─── Provided records ───

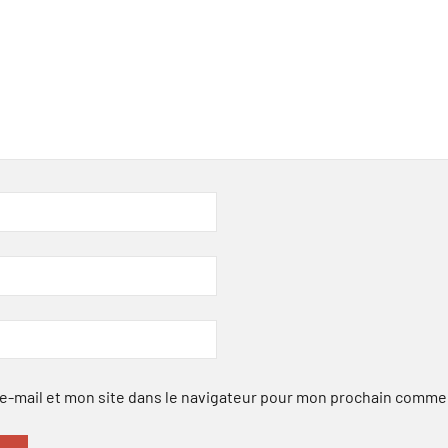
-mail et mon site dans le navigateur pour mon prochain comme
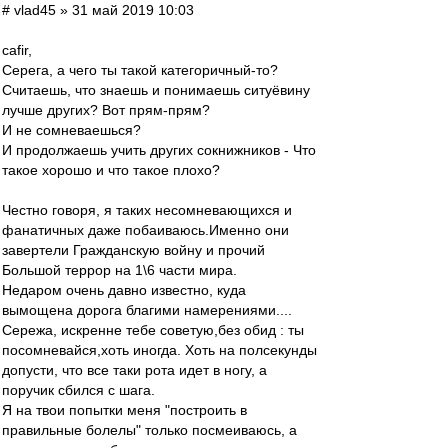
# vlad45 » 31 май 2019 10:03
cafir,
Серега, а чего ты такой категоричный-то?
Считаешь, что знаешь и понимаешь ситуёвину
лучше других? Вот прям-прям?
И не сомневаешься?
И продолжаешь учить других сокнижников - Что
такое хорошо и что такое плохо?
Честно говоря, я таких несомневающихся и
фанатичных даже побаиваюсь.Именно они
завертели Гражданскую войну и прочий
Большой террор на 1\6 части мира.
Недаром очень давно известно, куда
вымощена дорога благими намерениями....
Сережа, искренне тебе советую,без обид : ты
посомневайся,хоть иногда. Хоть на полсекунды
допусти, что все таки рота идет в ногу, а
поручик сбился с шага.
Я на твои попытки меня "построить в
правильные болелы" только посмеиваюсь, а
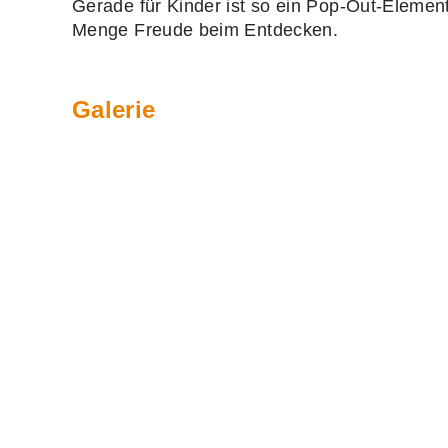
Gerade für Kinder ist so ein Pop‑Out‑Element
Menge Freude beim Entdecken.
Galerie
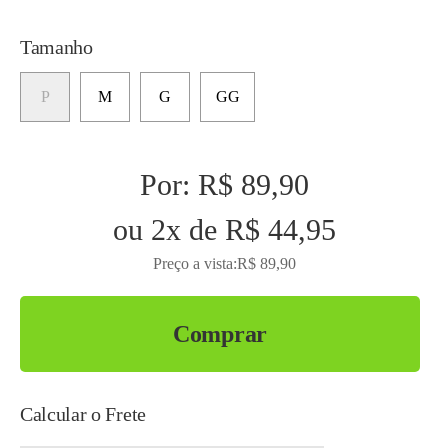
Tamanho
P
M
G
GG
Por:
R$ 89,90
ou
2
x
de
R$ 44,95
Preço a vista:
R$ 89,90
Comprar
Calcular o Frete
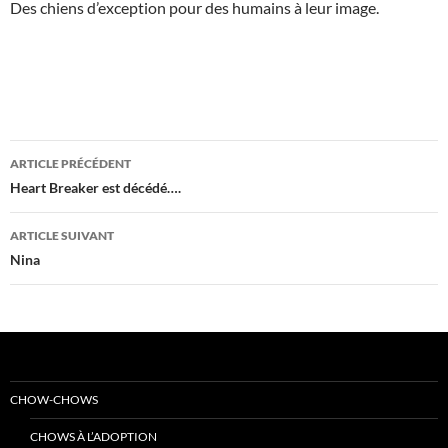
Des chiens d’exception pour des humains à leur image.
Navigation
ARTICLE PRÉCÉDENT
des
Heart Breaker est décédé….
articles
ARTICLE SUIVANT
Nina
CHOW-CHOWS
CHOWS À L’ADOPTION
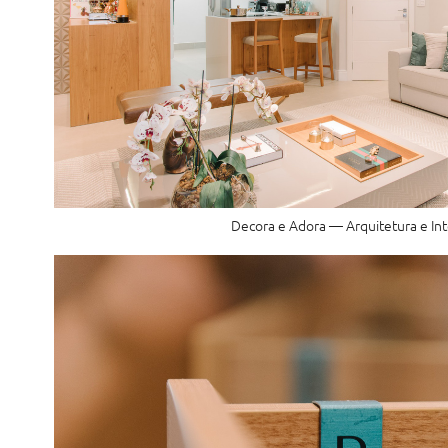
Decora e Adora — Arquitetura e Int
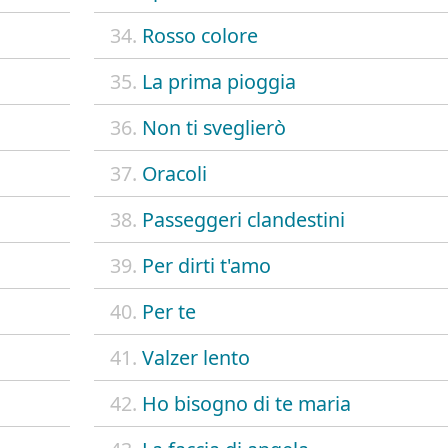
34.
Rosso colore
35.
La prima pioggia
36.
Non ti sveglierò
37.
Oracoli
38.
Passeggeri clandestini
39.
Per dirti t'amo
40.
Per te
41.
Valzer lento
42.
Ho bisogno di te maria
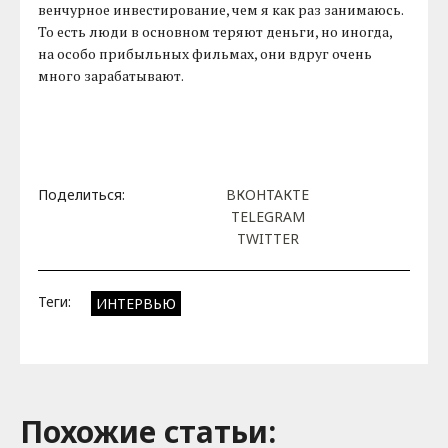
венчурное инвестирование, чем я как раз занимаюсь.
То есть люди в основном теряют деньги, но иногда,
на особо прибыльных фильмах, они вдруг очень
много зарабатывают.
Поделиться:
ВКОНТАКТЕ
TELEGRAM
TWITTER
Теги:
ИНТЕРВЬЮ
Похожие cтатьи:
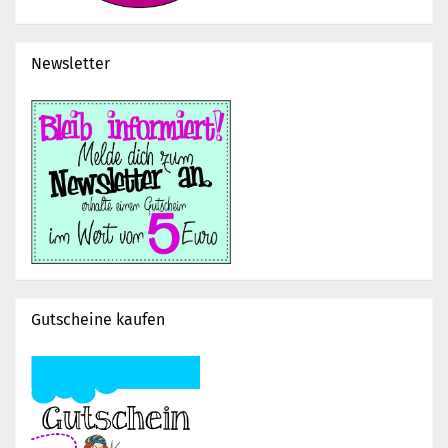
Newsletter
Gutscheine kaufen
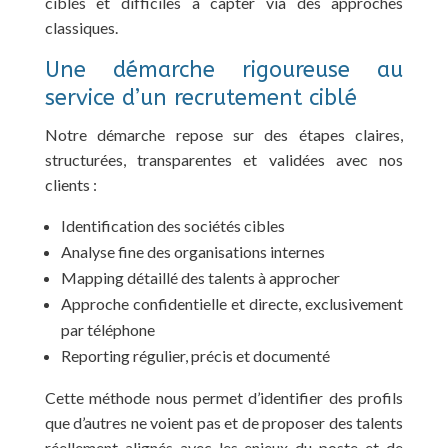
ciblés et difficiles à capter via des approches
classiques.
Une démarche rigoureuse au
service d’un recrutement ciblé
Notre démarche repose sur des étapes claires,
structurées, transparentes et validées avec nos
clients :
Identification des sociétés cibles
Analyse fine des organisations internes
Mapping détaillé des talents à approcher
Approche confidentielle et directe, exclusivement
par téléphone
Reporting régulier, précis et documenté
Cette méthode nous permet d’identifier des profils
que d’autres ne voient pas et de proposer des talents
réellement alignés avec les enjeux du poste et de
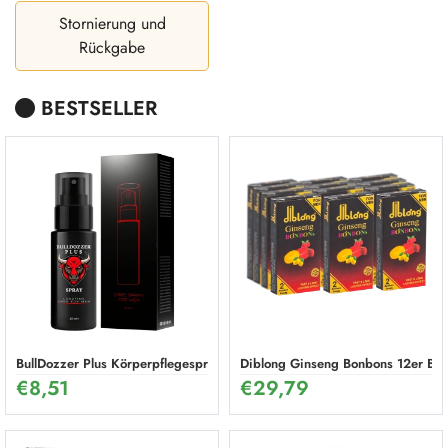
Stornierung und
Rückgabe
BESTSELLER
BullDozzer Plus Körperpflegespray
Diblong Ginseng Bonbons 12er Box
€
8,51
€
29,79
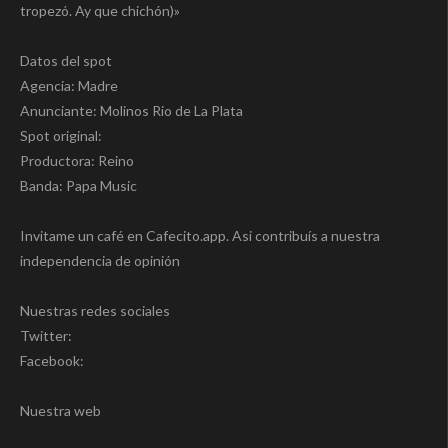
tropezó. Ay que chichón)»
Datos del spot
Agencia: Madre
Anunciante: Molinos Rio de La Plata
Spot original:
Productora: Reino
Banda: Papa Music
Invitame un café en Cafecito.app. Asi contribuís a nuestra
independencia de opinión
Nuestras redes sociales
Twitter:
Facebook:
Nuestra web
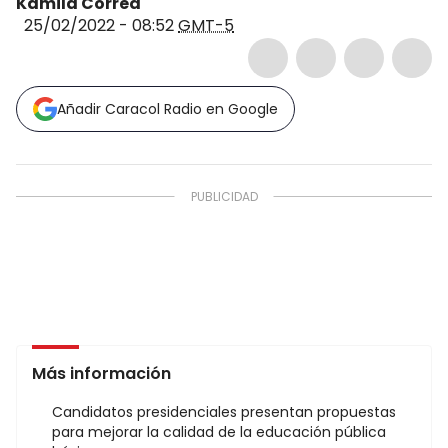
Kamila Correa
25/02/2022 - 08:52
GMT-5
Añadir Caracol Radio en Google
Más información
Candidatos presidenciales presentan propuestas
para mejorar la calidad de la educación pública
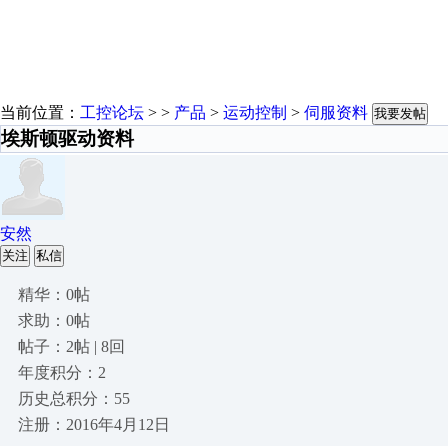
当前位置：
工控论坛
> >
产品
>
运动控制
>
伺服资料
我要发帖
埃斯顿驱动资料
安然
关注
私信
精华：0帖
求助：0帖
帖子：2帖 | 8回
年度积分：2
历史总积分：55
注册：2016年4月12日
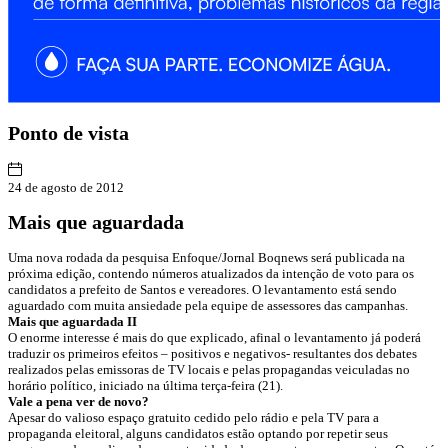
Ponto
de vista
24 de agosto de 2012
Mais que aguardada
Uma nova rodada da pesquisa Enfoque/Jornal Boqnews será publicada na
próxima edição, contendo números atualizados da intenção de voto para os
candidatos a prefeito de Santos e vereadores. O levantamento está sendo
aguardado com muita ansiedade pela equipe de assessores das campanhas.
Mais que aguardada II
O enorme interesse é mais do que explicado, afinal o levantamento já poderá
traduzir os primeiros efeitos – positivos e negativos- resultantes dos debates
realizados pelas emissoras de TV locais e pelas propagandas veiculadas no
horário político, iniciado na última terça-feira (21).
Vale a pena ver de novo?
Apesar do valioso espaço gratuito cedido pelo rádio e pela TV para a
propaganda eleitoral, alguns candidatos estão optando por repetir seus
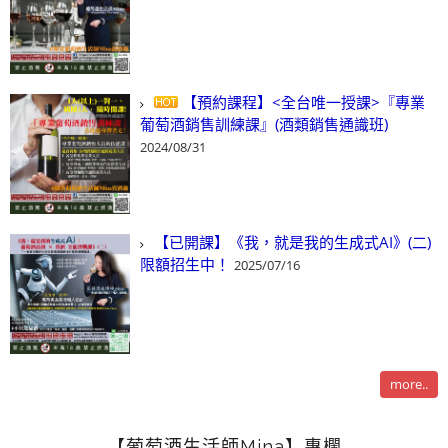
【預約課程】<全台唯一授課>『專業
葡萄酒銷售訓練課』(酒類銷售通識班)
2024/08/31
【已開課】《我，就是我的生成式AI》(二)
限額招生中！
2025/07/16
more..
【葡萄酒生活師Mina】專欄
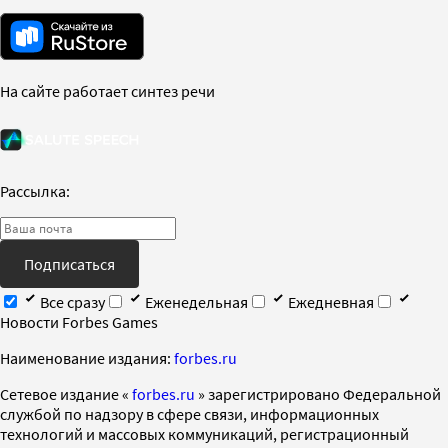
На сайте работает синтез речи
Рассылка:
Подписаться
Все сразу
Еженедельная
Ежедневная
Новости Forbes Games
Наименование издания:
forbes.ru
Cетевое издание «
forbes.ru
» зарегистрировано Федеральной
службой по надзору в сфере связи, информационных
технологий и массовых коммуникаций, регистрационный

───

= What to produce =
Write out all the records above again, replacing "Calcular o Frete" with "Simular o Frete" and keeping every other word unchanged. Leave the pictures out of your answer.

= Written response =
-mail et mon site dans le navigateur pour mon prochain comme
# vlad45 » 31 май 2019 10:03
cafir,
Серега, а чего ты такой категоричный-то?
Считаешь, что знаешь и понимаешь ситуёвину
лучше других? Вот прям-прям?
И не сомневаешься?
И продолжаешь учить других сокнижников - Что
такое хорошо и что такое плохо?
Честно говоря, я таких несомневающихся и
фанатичных даже побаиваюсь.Именно они
завертели Гражданскую войну и прочий
Большой террор на 1\6 части мира.
Недаром очень давно известно, куда
вымощена дорога благими намерениями....
Сережа, искренне тебе советую,без обид : ты
посомневайся,хоть иногда. Хоть на полсекунды
допусти, что все таки рота идет в ногу, а
поручик сбился с шага.
Я на твои попытки меня "построить в
правильные болелы" только посмеиваюсь, а
Gerade für Kinder ist so ein Pop‑Out‑Element
Menge Freude beim Entdecken.
Galerie
Tamanho
P
M
G
GG
Por:
R$ 89,90
ou
2
x
de
R$ 44,95
Preço a vista:
R$ 89,90
Comprar
Simular o Frete
Des chiens d’exception pour des humains à leur image.
Navigation
ARTICLE PRÉCÉDENT
des
Heart Breaker est décédé….
articles
ARTICLE SUIVANT
Nina
CHOW-CHOWS
CHOWS À L’ADOPTION
Decora e Adora — Arquitetura e Int
34.
Rosso colore
35.
La prima pioggia
36.
Non ti sveglierò
37.
Oracoli
38.
Passeggeri clandestini
39.
Per dirti t'amo
40.
Per te
41.
Valzer lento
42.
Ho bisogno di te maria
венчурное инвестирование, чем я как раз занимаюсь.
То есть люди в основном теряют деньги, но иногда,
на особо прибыльных фильмах, они вдруг очень
много зарабатывают.
Поделиться:
ВКОНТАКТЕ
TELEGRAM
TWITTER
Теги:
ИНТЕРВЬЮ
Похожие cтатьи:
Newsletter
Gutscheine kaufen
ciblés et difficiles à capter via des approches
classiques.
Une démarche rigoureuse au
service d’un recrutement ciblé
Notre démarche repose sur des étapes claires,
structurées, transparentes et validées avec nos
clients :
Identification des sociétés cibles
Analyse fine des organisations internes
Mapping détaillé des talents à approcher
Approche confidentielle et directe, exclusivement
par téléphone
Reporting régulier, précis et documenté
Cette méthode nous permet d’identifier des profils
que d’autres ne voient pas et de proposer des talents
réellement alignés avec les enjeux du poste et de
Stornierung und
Rückgabe
BESTSELLER
BullDozzer Plus Körperpflegespray
Diblong Ginseng Bonbons 12er Box
€
8,51
€
29,79
tropezó. Ay que chichón)»
Datos del spot
Agencia: Madre
Anunciante: Molinos Rio de La Plata
Spot original:
Productora: Reino
Banda: Papa Music
Invitame un café en Cafecito.app. Asi contribuís a nuestra
independencia de opinión
Nuestras redes sociales
Twitter:
Facebook:
Nuestra web
Kamila Correa
25/02/2022 - 08:52
GMT-5
Añadir Caracol Radio en Google
Más información
Candidatos presidenciales presentan propuestas
para mejorar la calidad de la educación pública
当前位置：
工控论坛
> >
产品
>
运动控制
>
伺服资料
我要发帖
埃斯顿驱动资料
安然
关注
私信
精华：0帖
求助：0帖
帖子：2帖 | 8回
年度积分：2
历史总积分：55
注册：2016年4月12日
Ponto
de vista
24 de agosto de 2012
Mais que aguardada
Uma nova rodada da pesquisa Enfoque/Jornal Boqnews será publicada na
próxima edição, contendo números atualizados da intenção de voto para os
candidatos a prefeito de Santos e vereadores. O levantamento está sendo
aguardado com muita ansiedade pela equipe de assessores das campanhas.
Mais que aguardada II
O enorme interesse é mais do que explicado, afinal o levantamento já poderá
traduzir os primeiros efeitos – positivos e negativos- resultantes dos debates
realizados pelas emissoras de TV locais e pelas propagandas veiculadas no
horário político, iniciado na última terça-feira (21).
Vale a pena ver de novo?
Apesar do valioso espaço gratuito cedido pelo rádio e pela TV para a
propaganda eleitoral, alguns candidatos estão optando por repetir seus
【預約課程】<全台唯一授課>『專業
葡萄酒銷售訓練課』(酒類銷售通識班)
2024/08/31
【已開課】《我，就是我的生成式AI》(二)
限額招生中！
2025/07/16
more..
【葡萄酒生活師Mina】專欄
На сайте работает синтез речи
Рассылка:
Подписаться
Все сразу
Еженедельная
Ежедневная
Новости Forbes Games
Наименование издания:
forbes.ru
Cетевое издание «
forbes.ru
» зарегистрировано Федеральной
службой по надзору в сфере связи, информационных
технологий и массовых коммуникаций, регистрационный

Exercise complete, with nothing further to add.